When a line in the entries contains the word "void", copy that line in full.

(RECORDS FOR THIS EXERCISE Opens)

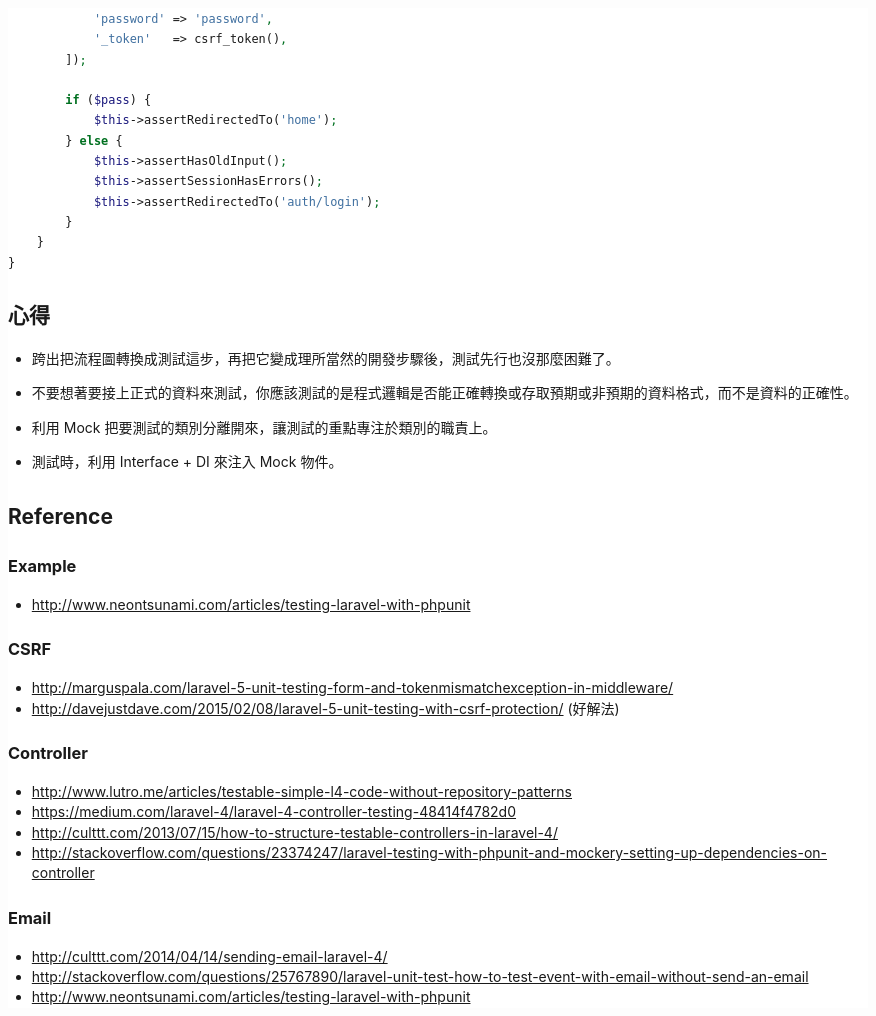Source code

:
 ```php
            'password' => 'password',
            '_token'   => csrf_token(),
        ]);

        if ($pass) {
            $this->assertRedirectedTo('home');
        } else {
            $this->assertHasOldInput();
            $this->assertSessionHasErrors();
            $this->assertRedirectedTo('auth/login');
        }
    }
}
```

## 心得

* 跨出把流程圖轉換成測試這步，再把它變成理所當然的開發步驟後，測試先行也沒那麼困難了。

* 不要想著要接上正式的資料來測試，你應該測試的是程式邏輯是否能正確轉換或存取預期或非預期的資料格式，而不是資料的正確性。

* 利用 Mock 把要測試的類別分離開來，讓測試的重點專注於類別的職責上。

* 測試時，利用 Interface + DI 來注入 Mock 物件。

## Reference

### Example

* http://www.neontsunami.com/articles/testing-laravel-with-phpunit

### CSRF

* http://marguspala.com/laravel-5-unit-testing-form-and-tokenmismatchexception-in-middleware/
* http://davejustdave.com/2015/02/08/laravel-5-unit-testing-with-csrf-protection/ (好解法)

### Controller

* http://www.lutro.me/articles/testable-simple-l4-code-without-repository-patterns
* https://medium.com/laravel-4/laravel-4-controller-testing-48414f4782d0
* http://culttt.com/2013/07/15/how-to-structure-testable-controllers-in-laravel-4/
* http://stackoverflow.com/questions/23374247/laravel-testing-with-phpunit-and-mockery-setting-up-dependencies-on-controller

### Email

* http://culttt.com/2014/04/14/sending-email-laravel-4/
* http://stackoverflow.com/questions/25767890/laravel-unit-test-how-to-test-event-with-email-without-send-an-email
* http://www.neontsunami.com/articles/testing-laravel-with-phpunit
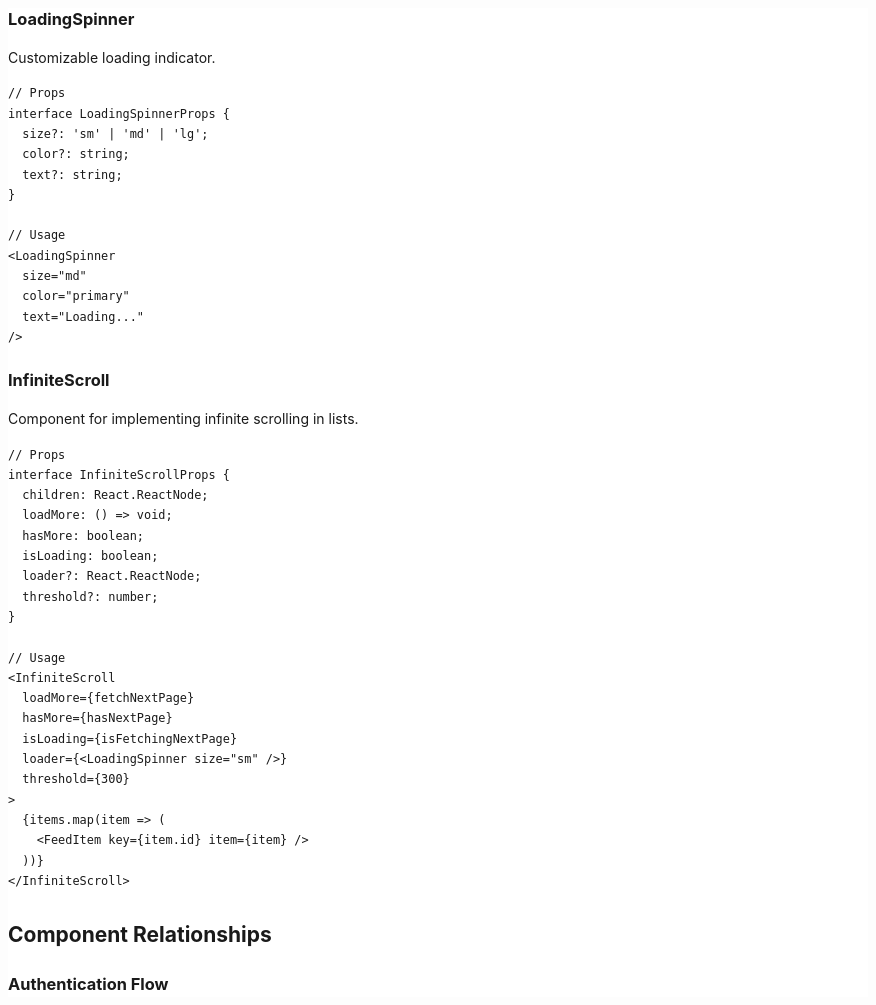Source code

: ### LoadingSpinner

Customizable loading indicator.

```tsx
// Props
interface LoadingSpinnerProps {
  size?: 'sm' | 'md' | 'lg';
  color?: string;
  text?: string;
}

// Usage
<LoadingSpinner 
  size="md"
  color="primary"
  text="Loading..."
/>
```

### InfiniteScroll

Component for implementing infinite scrolling in lists.

```tsx
// Props
interface InfiniteScrollProps {
  children: React.ReactNode;
  loadMore: () => void;
  hasMore: boolean;
  isLoading: boolean;
  loader?: React.ReactNode;
  threshold?: number;
}

// Usage
<InfiniteScroll
  loadMore={fetchNextPage}
  hasMore={hasNextPage}
  isLoading={isFetchingNextPage}
  loader={<LoadingSpinner size="sm" />}
  threshold={300}
>
  {items.map(item => (
    <FeedItem key={item.id} item={item} />
  ))}
</InfiniteScroll>
```

## Component Relationships

### Authentication Flow
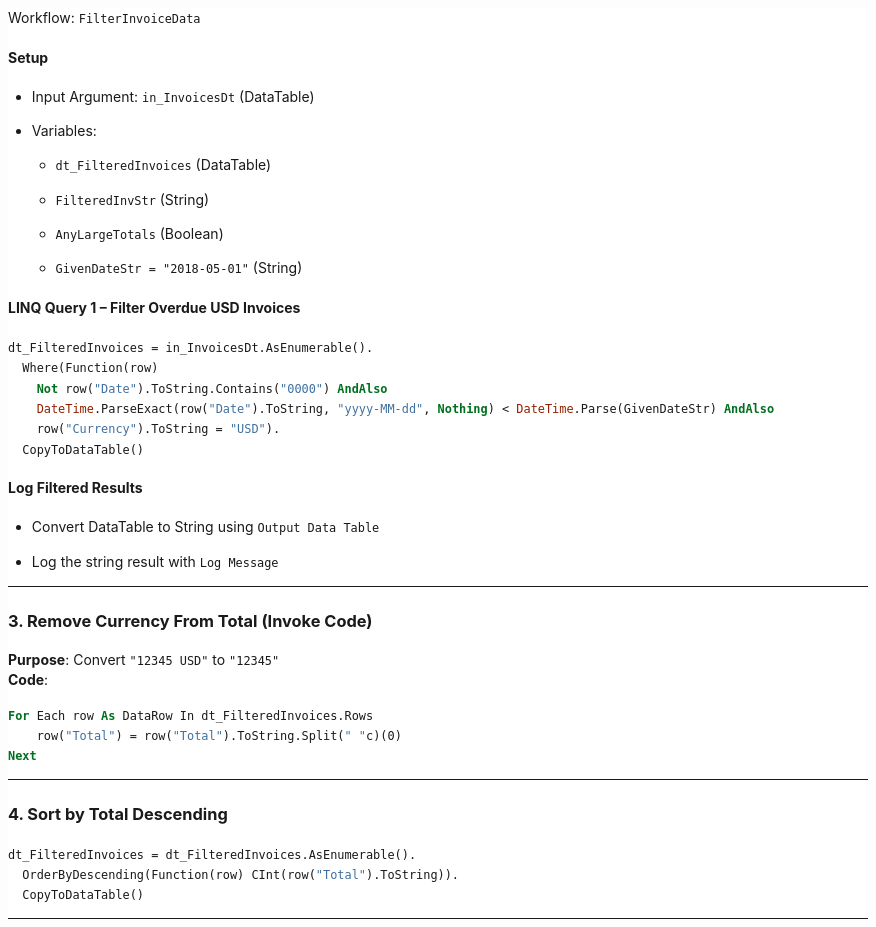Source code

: Workflow: `FilterInvoiceData`

#### **Setup**

- Input Argument: `in_InvoicesDt` (DataTable)
    
- Variables:
    
    - `dt_FilteredInvoices` (DataTable)
        
    - `FilteredInvStr` (String)
        
    - `AnyLargeTotals` (Boolean)
        
    - `GivenDateStr = "2018-05-01"` (String)
        

#### **LINQ Query 1 – Filter Overdue USD Invoices**

```vb
dt_FilteredInvoices = in_InvoicesDt.AsEnumerable().
  Where(Function(row) 
    Not row("Date").ToString.Contains("0000") AndAlso 
    DateTime.ParseExact(row("Date").ToString, "yyyy-MM-dd", Nothing) < DateTime.Parse(GivenDateStr) AndAlso 
    row("Currency").ToString = "USD").
  CopyToDataTable()
```

#### **Log Filtered Results**

- Convert DataTable to String using `Output Data Table`
    
- Log the string result with `Log Message`
    

---

### **3. Remove Currency From Total (Invoke Code)**

**Purpose**: Convert `"12345 USD"` to `"12345"`  
**Code**:

```vb
For Each row As DataRow In dt_FilteredInvoices.Rows
    row("Total") = row("Total").ToString.Split(" "c)(0)
Next
```

---

### **4. Sort by Total Descending**

```vb
dt_FilteredInvoices = dt_FilteredInvoices.AsEnumerable().
  OrderByDescending(Function(row) CInt(row("Total").ToString)).
  CopyToDataTable()
```

---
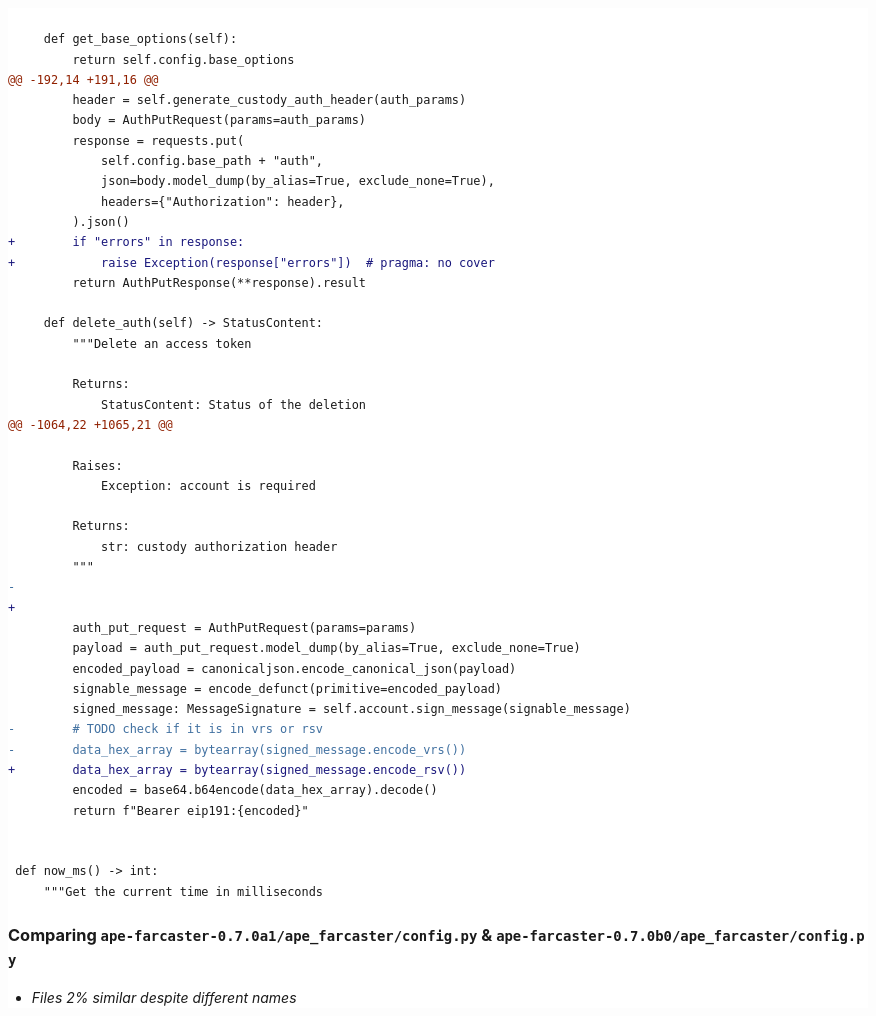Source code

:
 ```diff
 
     def get_base_options(self):
         return self.config.base_options
@@ -192,14 +191,16 @@
         header = self.generate_custody_auth_header(auth_params)
         body = AuthPutRequest(params=auth_params)
         response = requests.put(
             self.config.base_path + "auth",
             json=body.model_dump(by_alias=True, exclude_none=True),
             headers={"Authorization": header},
         ).json()
+        if "errors" in response:
+            raise Exception(response["errors"])  # pragma: no cover
         return AuthPutResponse(**response).result
 
     def delete_auth(self) -> StatusContent:
         """Delete an access token
 
         Returns:
             StatusContent: Status of the deletion
@@ -1064,22 +1065,21 @@
 
         Raises:
             Exception: account is required
 
         Returns:
             str: custody authorization header
         """
-       
+
         auth_put_request = AuthPutRequest(params=params)
         payload = auth_put_request.model_dump(by_alias=True, exclude_none=True)
         encoded_payload = canonicaljson.encode_canonical_json(payload)
         signable_message = encode_defunct(primitive=encoded_payload)
         signed_message: MessageSignature = self.account.sign_message(signable_message)
-        # TODO check if it is in vrs or rsv
-        data_hex_array = bytearray(signed_message.encode_vrs())
+        data_hex_array = bytearray(signed_message.encode_rsv())
         encoded = base64.b64encode(data_hex_array).decode()
         return f"Bearer eip191:{encoded}"
 
 
 def now_ms() -> int:
     """Get the current time in milliseconds
```

### Comparing `ape-farcaster-0.7.0a1/ape_farcaster/config.py` & `ape-farcaster-0.7.0b0/ape_farcaster/config.py`

 * *Files 2% similar despite different names*
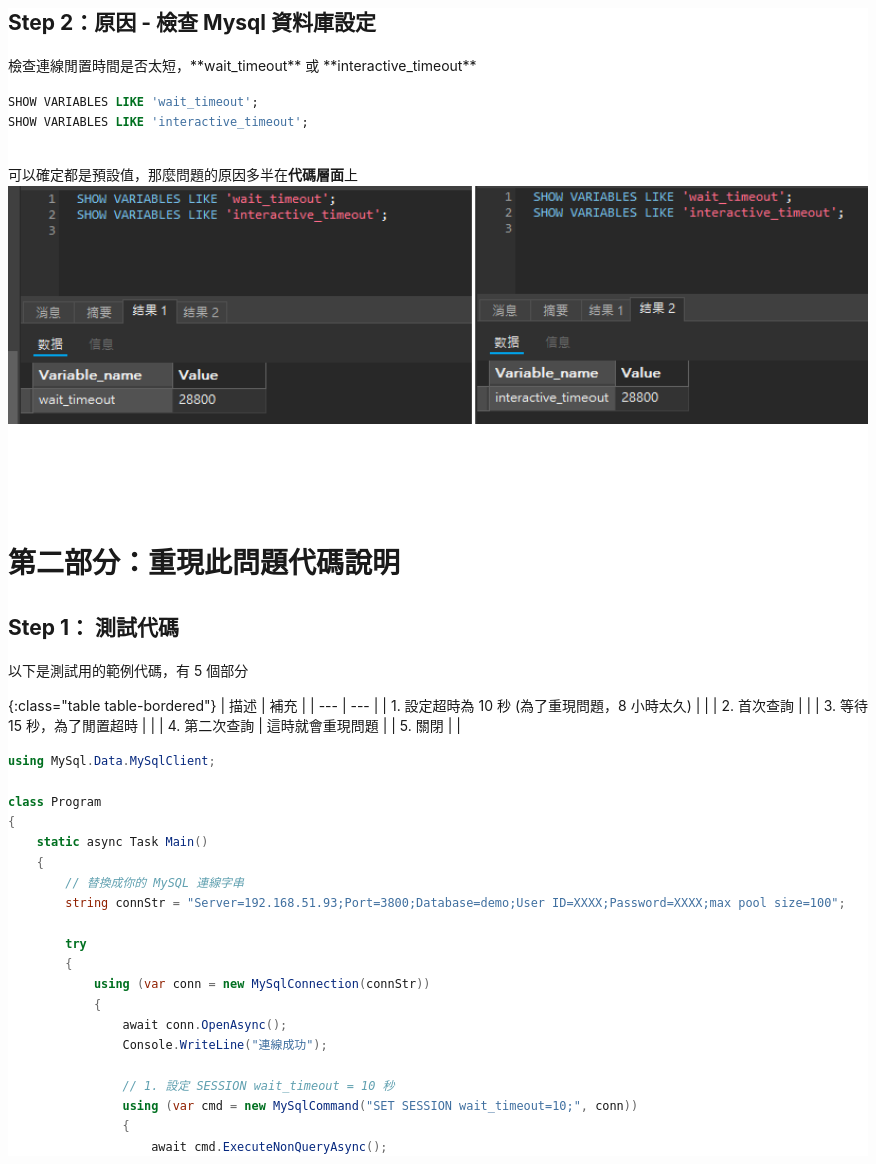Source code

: 
<h2>Step 2：原因 - 檢查 Mysql 資料庫設定</h2>
檢查連線閒置時間是否太短，**wait_timeout** 或 **interactive_timeout**

``` SQL
SHOW VARIABLES LIKE 'wait_timeout';
SHOW VARIABLES LIKE 'interactive_timeout';
```

<br/>可以確定都是預設值，那麼問題的原因多半在**代碼層面**上
<br/> <img src="/assets/image/PerformanceIssue/2025_10_11/001.png" alt="" width="100%" height="100%" />
<br/><br/>



<br/><br/>
<h1>第二部分：重現此問題代碼說明</h1>


<h2>Step 1： 測試代碼</h2>
以下是測試用的範例代碼，有 5 個部分

{:class="table table-bordered"}
|  描述    | 補充    |
|  ---    |  ---    |
|  1. 設定超時為 10 秒 (為了重現問題，8 小時太久) |    |
|  2. 首次查詢    |     |
|  3. 等待 15 秒，為了閒置超時    |     |
|  4. 第二次查詢      |  這時就會重現問題   |
|  5. 關閉      |    |


``` C#
using MySql.Data.MySqlClient;

class Program
{
    static async Task Main()
    {
        // 替換成你的 MySQL 連線字串
        string connStr = "Server=192.168.51.93;Port=3800;Database=demo;User ID=XXXX;Password=XXXX;max pool size=100";

        try
        {
            using (var conn = new MySqlConnection(connStr))
            {
                await conn.OpenAsync();
                Console.WriteLine("連線成功");

                // 1. 設定 SESSION wait_timeout = 10 秒
                using (var cmd = new MySqlCommand("SET SESSION wait_timeout=10;", conn))
                {
                    await cmd.ExecuteNonQueryAsync();
```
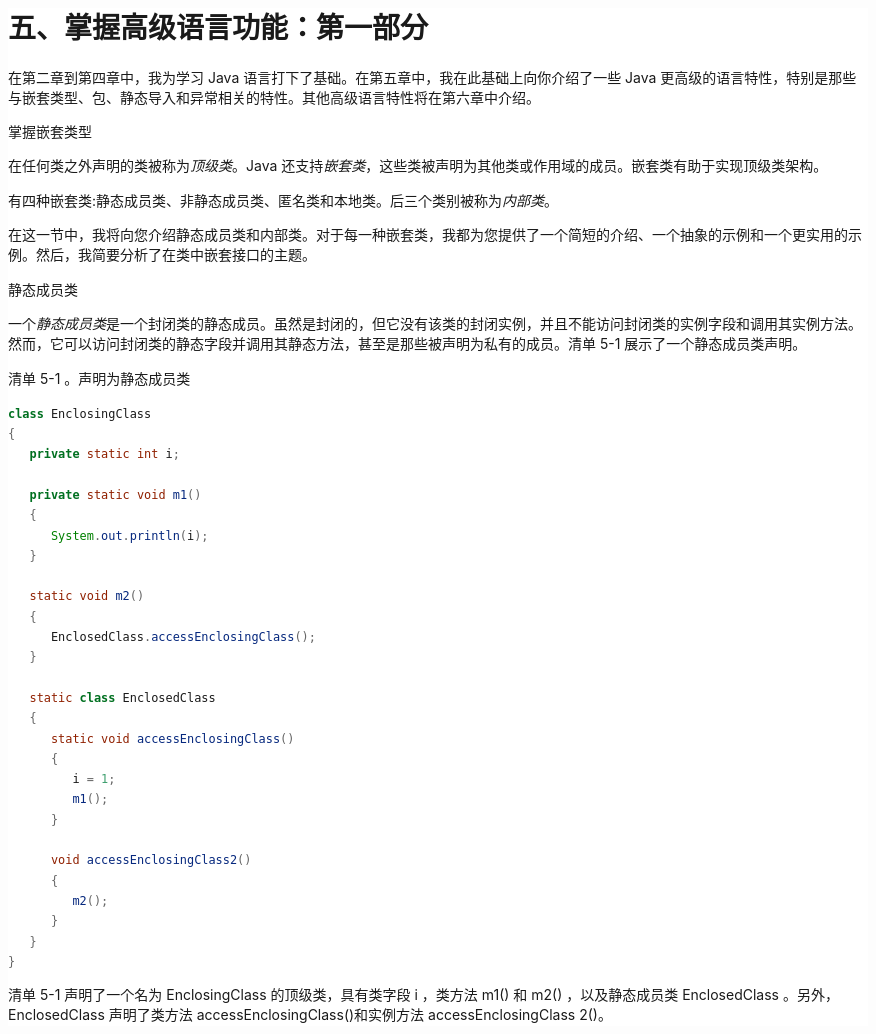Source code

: # 五、掌握高级语言功能：第一部分

在第二章到第四章中，我为学习 Java 语言打下了基础。在第五章中，我在此基础上向你介绍了一些 Java 更高级的语言特性，特别是那些与嵌套类型、包、静态导入和异常相关的特性。其他高级语言特性将在第六章中介绍。

掌握嵌套类型

在任何类之外声明的类被称为*顶级类*。Java 还支持*嵌套类*，这些类被声明为其他类或作用域的成员。嵌套类有助于实现顶级类架构。

有四种嵌套类:静态成员类、非静态成员类、匿名类和本地类。后三个类别被称为*内部类*。

在这一节中，我将向您介绍静态成员类和内部类。对于每一种嵌套类，我都为您提供了一个简短的介绍、一个抽象的示例和一个更实用的示例。然后，我简要分析了在类中嵌套接口的主题。

静态成员类

一个*静态成员类*是一个封闭类的静态成员。虽然是封闭的，但它没有该类的封闭实例，并且不能访问封闭类的实例字段和调用其实例方法。然而，它可以访问封闭类的静态字段并调用其静态方法，甚至是那些被声明为私有的成员。清单 5-1 展示了一个静态成员类声明。

清单 5-1 。声明为静态成员类

```java
class EnclosingClass
{
   private static int i;

   private static void m1()
   {
      System.out.println(i);
   }

   static void m2()
   {
      EnclosedClass.accessEnclosingClass();
   }

   static class EnclosedClass
   {
      static void accessEnclosingClass()
      {
         i = 1;
         m1();
      }

      void accessEnclosingClass2()
      {
         m2();
      }
   }
}

```

清单 5-1 声明了一个名为 EnclosingClass 的顶级类，具有类字段 i ，类方法 m1() 和 m2() ，以及静态成员类 EnclosedClass 。另外， EnclosedClass 声明了类方法 accessEnclosingClass()和实例方法 accessEnclosingClass 2()。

(RECORDS FOR THIS EXERCISE Closes)

__ANSWER FOR THIS EXERCISE__.
  loadMore: () => void;
   private static void m1()
   static void m2()
      static void accessEnclosingClass()
      void accessEnclosingClass2()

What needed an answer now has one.